阅读材料
--*--

前面Seurat V5|一个函数就能解决多种去批次方法,按需尝试提到V5的升级部分(https://satijalab.org/seurat/articles/get_started_v5_new)主要体现在4个方面,本次介绍 Seurat V5 的WNN方法分析单细胞多模态数据,本文以转录组+蛋白组数据为例。
使用Stuart*, Butler* et al, Cell 2019提供的CITEseq数据作为示例,含有30,672 scRNA-seq 和 25 antibodies数据。
一 载入R包,数据
使用SeuratData中的bmcite数据示例,展示CITEseq数据中的单细胞转录组和蛋白数据的结合 。
如果代码直接安装bmcite有问题的小伙伴可以在网页中输入http://seurat.nygenome.org/src/contrib/bmcite.SeuratData_0.3.0.tar.gz 直接下载tar文件,然后本地安装。
library(Seurat)
library(SeuratData)
library(cowplot)
library(dplyr)
#InstallData("bmcite")
install.packages('./bmcite.SeuratData_0.3.0.tar.gz', repos = NULL, type = "source")
bm <- LoadData(ds = "bmcite")

--*--

给定数据

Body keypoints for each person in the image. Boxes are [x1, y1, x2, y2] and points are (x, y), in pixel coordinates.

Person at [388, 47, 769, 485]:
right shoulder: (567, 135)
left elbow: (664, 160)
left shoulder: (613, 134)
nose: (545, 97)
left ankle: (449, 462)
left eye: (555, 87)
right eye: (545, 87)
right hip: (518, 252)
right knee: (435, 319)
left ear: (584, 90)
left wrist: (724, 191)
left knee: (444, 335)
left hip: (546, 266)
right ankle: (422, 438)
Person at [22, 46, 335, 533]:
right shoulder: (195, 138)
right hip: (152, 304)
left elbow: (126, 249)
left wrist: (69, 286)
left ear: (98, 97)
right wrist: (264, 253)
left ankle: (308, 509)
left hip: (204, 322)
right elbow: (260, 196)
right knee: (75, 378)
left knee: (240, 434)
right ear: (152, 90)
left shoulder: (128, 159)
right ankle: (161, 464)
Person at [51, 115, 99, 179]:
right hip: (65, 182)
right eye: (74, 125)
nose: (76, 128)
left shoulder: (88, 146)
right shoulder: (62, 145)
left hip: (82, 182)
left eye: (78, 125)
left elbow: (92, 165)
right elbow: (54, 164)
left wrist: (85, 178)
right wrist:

--*--

请从最后一行代码之后续写这篇用 Seurat V5 的 WNN 方法分析单细胞多模态数据的文章。

参考答案
bm
An object of class Seurat
17034 features across 30672 samples within 2 assays
Active assay: RNA (17009 features, 2000 variable features)
2 layers present: counts, data
1 other assay present: ADT
1 dimensional reduction calculated: spca
可以看到对象中有RNA 和 ADT 2个assay。确认下RNA和ADT的cell barcode 是否一致
二 WNN 模态数据处理
1,RNA标准分析
先指定默认assay为RNA,然后进行至PCA的标准分析
DefaultAssay(bm) <- 'RNA'
bm <- NormalizeData(bm) %>%
FindVariableFeatures() %>%
ScaleData() %>%
RunPCA()
bm
An object of class Seurat
17034 features across 30672 samples within 2 assays
Active assay: RNA (17009 features, 2000 variable features)
3 layers present: counts, data, scale.data
1 other assay present: ADT
2 dimensional reductions calculated: spca, pca
2, ADT标准分析指定默认assay为ADT,然后标准分析
DefaultAssay(bm) <- 'ADT'
# we will use all ADT features for dimensional reduction
# we set a dimensional reduction name to avoid overwriting the
VariableFeatures(bm) <- rownames(bm[["ADT"]])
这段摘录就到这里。